• _Task_
Would you please transcribe, exactly as written, the lines of the entries below starting at the one that holds "immunohistochemistry photomicrograph of" and ending at the one that holds "image of normal", both included?

------------------------------------------------------------------------

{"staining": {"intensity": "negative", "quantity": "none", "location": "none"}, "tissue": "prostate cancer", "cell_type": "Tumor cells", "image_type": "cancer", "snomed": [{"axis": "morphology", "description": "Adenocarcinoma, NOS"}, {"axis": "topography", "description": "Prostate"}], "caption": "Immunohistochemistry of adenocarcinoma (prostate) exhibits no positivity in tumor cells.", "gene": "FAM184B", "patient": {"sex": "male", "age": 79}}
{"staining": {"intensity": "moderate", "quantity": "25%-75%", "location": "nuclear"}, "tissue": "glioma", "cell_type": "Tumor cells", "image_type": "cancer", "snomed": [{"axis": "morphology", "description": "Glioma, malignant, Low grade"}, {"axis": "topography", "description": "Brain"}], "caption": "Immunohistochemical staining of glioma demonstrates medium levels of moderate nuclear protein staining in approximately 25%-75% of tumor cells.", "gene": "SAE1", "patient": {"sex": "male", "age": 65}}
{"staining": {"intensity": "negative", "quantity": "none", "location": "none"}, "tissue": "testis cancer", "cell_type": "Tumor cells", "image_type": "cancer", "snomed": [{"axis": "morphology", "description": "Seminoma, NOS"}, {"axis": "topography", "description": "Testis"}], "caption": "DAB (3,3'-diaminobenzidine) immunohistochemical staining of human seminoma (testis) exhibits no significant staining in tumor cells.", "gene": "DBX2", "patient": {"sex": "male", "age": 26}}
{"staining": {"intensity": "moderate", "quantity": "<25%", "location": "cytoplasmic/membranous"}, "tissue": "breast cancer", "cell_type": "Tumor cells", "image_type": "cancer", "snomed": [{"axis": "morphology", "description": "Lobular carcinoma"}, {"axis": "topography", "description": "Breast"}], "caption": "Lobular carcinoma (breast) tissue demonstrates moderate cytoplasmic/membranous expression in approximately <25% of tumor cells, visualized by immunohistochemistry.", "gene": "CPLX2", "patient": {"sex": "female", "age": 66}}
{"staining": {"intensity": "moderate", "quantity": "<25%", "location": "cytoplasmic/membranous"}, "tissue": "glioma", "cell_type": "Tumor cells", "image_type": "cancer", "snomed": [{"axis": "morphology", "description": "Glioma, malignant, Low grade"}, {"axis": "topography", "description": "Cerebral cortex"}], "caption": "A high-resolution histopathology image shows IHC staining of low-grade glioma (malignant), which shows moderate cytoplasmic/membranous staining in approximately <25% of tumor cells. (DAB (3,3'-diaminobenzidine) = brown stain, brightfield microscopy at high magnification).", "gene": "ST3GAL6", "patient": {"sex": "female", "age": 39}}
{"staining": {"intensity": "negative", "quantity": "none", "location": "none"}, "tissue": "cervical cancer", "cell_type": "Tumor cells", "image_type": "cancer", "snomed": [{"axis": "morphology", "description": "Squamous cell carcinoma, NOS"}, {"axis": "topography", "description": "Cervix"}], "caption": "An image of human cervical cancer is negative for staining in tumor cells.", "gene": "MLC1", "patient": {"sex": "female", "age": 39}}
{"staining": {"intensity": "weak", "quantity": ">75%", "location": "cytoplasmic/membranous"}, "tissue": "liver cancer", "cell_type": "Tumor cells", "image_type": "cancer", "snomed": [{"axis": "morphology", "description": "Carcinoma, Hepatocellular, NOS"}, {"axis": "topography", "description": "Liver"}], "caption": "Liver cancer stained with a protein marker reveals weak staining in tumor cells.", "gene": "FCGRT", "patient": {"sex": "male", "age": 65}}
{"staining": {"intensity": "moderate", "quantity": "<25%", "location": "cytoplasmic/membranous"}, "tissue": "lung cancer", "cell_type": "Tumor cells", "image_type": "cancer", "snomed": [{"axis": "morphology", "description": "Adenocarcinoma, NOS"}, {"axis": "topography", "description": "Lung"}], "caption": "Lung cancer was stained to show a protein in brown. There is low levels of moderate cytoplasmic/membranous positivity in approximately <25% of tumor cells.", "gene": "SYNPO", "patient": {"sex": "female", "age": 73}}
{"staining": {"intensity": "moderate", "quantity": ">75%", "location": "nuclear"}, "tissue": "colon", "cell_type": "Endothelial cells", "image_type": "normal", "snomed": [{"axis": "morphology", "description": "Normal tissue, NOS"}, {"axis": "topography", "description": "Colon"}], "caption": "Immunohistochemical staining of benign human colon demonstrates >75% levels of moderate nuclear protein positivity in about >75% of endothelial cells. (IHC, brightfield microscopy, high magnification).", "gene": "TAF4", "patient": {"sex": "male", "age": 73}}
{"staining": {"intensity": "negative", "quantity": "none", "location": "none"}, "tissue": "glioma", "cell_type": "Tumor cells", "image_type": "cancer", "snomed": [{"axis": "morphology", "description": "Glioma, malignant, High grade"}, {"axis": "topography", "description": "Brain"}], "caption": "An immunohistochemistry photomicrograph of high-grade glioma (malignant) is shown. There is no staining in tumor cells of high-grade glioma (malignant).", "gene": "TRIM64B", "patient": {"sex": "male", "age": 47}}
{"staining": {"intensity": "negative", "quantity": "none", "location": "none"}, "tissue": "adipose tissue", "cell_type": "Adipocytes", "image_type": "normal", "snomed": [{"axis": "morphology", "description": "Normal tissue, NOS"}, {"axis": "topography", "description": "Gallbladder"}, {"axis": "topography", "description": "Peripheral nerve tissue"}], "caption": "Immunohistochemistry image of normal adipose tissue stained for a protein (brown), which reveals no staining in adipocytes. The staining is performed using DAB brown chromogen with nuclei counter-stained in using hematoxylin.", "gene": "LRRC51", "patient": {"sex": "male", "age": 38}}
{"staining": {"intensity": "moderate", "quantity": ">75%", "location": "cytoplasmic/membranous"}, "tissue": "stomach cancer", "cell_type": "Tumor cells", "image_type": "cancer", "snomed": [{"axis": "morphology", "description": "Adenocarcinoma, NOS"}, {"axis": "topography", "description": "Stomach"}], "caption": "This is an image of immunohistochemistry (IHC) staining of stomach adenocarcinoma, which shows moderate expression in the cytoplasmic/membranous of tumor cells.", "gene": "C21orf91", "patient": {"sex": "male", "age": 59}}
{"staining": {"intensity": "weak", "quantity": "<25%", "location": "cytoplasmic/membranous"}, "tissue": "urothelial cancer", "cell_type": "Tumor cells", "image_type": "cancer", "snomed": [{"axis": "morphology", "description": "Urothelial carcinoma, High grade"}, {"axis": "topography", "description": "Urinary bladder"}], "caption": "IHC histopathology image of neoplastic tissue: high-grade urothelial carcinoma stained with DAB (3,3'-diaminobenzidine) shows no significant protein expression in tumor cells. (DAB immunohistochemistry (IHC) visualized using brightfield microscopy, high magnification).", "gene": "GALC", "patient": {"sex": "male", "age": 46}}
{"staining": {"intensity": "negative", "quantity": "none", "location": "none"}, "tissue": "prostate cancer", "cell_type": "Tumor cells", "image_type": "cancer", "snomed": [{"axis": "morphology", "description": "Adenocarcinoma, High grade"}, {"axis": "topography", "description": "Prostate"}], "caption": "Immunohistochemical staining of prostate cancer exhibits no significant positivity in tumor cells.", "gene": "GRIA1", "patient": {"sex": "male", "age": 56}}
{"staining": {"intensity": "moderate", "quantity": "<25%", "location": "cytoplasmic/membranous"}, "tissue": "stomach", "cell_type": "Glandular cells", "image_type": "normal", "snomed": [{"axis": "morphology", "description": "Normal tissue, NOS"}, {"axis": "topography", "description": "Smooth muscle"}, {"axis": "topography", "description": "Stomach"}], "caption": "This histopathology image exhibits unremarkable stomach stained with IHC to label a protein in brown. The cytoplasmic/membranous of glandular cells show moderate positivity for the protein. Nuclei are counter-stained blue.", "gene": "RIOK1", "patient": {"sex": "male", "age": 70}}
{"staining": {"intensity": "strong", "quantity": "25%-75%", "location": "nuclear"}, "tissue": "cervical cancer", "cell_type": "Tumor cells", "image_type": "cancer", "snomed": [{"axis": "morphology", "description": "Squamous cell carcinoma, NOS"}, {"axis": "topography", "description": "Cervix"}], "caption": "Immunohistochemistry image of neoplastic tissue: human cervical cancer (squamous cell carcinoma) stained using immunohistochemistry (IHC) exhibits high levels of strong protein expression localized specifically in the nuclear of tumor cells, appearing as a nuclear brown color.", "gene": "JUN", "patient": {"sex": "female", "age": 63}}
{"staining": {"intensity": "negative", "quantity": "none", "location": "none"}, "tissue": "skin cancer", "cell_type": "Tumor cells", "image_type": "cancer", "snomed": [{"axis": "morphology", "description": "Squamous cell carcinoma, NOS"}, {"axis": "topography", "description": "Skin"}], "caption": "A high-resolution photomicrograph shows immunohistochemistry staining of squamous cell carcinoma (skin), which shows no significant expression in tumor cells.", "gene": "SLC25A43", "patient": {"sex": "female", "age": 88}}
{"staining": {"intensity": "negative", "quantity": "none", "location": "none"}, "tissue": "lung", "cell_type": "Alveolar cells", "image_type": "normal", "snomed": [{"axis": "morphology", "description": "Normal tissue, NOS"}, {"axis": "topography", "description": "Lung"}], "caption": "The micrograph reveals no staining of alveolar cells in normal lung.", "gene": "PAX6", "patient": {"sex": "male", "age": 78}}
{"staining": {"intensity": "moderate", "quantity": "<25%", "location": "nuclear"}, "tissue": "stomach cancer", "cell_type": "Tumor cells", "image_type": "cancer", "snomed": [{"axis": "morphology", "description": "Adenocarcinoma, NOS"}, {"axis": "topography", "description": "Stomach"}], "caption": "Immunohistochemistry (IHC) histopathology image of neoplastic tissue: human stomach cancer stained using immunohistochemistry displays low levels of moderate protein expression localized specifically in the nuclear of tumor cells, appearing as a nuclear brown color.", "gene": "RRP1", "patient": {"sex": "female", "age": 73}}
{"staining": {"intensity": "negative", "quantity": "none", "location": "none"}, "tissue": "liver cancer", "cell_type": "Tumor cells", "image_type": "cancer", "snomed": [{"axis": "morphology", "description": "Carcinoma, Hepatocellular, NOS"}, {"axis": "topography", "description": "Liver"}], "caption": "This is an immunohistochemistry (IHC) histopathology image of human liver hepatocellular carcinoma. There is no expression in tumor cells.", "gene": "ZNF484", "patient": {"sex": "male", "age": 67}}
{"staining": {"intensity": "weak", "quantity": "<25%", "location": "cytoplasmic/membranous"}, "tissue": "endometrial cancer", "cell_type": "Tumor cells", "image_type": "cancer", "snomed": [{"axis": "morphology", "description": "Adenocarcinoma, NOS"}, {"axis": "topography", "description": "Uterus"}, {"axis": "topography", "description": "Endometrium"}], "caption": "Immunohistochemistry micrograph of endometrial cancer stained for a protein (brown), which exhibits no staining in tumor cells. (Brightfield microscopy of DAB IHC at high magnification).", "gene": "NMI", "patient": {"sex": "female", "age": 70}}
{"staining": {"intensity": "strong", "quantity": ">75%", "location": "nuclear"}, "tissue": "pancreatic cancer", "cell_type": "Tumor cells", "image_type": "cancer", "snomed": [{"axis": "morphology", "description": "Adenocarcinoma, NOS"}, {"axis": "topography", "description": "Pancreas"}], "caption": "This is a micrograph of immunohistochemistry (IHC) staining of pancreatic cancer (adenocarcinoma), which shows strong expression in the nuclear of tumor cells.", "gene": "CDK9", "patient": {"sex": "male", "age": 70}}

------------------------------------------------------------------------

• _Task solution_
{"staining": {"intensity": "negative", "quantity": "none", "location": "none"}, "tissue": "glioma", "cell_type": "Tumor cells", "image_type": "cancer", "snomed": [{"axis": "morphology", "description": "Glioma, malignant, High grade"}, {"axis": "topography", "description": "Brain"}], "caption": "An immunohistochemistry photomicrograph of high-grade glioma (malignant) is shown. There is no staining in tumor cells of high-grade glioma (malignant).", "gene": "TRIM64B", "patient": {"sex": "male", "age": 47}}
{"staining": {"intensity": "negative", "quantity": "none", "location": "none"}, "tissue": "adipose tissue", "cell_type": "Adipocytes", "image_type": "normal", "snomed": [{"axis": "morphology", "description": "Normal tissue, NOS"}, {"axis": "topography", "description": "Gallbladder"}, {"axis": "topography", "description": "Peripheral nerve tissue"}], "caption": "Immunohistochemistry image of normal adipose tissue stained for a protein (brown), which reveals no staining in adipocytes. The staining is performed using DAB brown chromogen with nuclei counter-stained in using hematoxylin.", "gene": "LRRC51", "patient": {"sex": "male", "age": 38}}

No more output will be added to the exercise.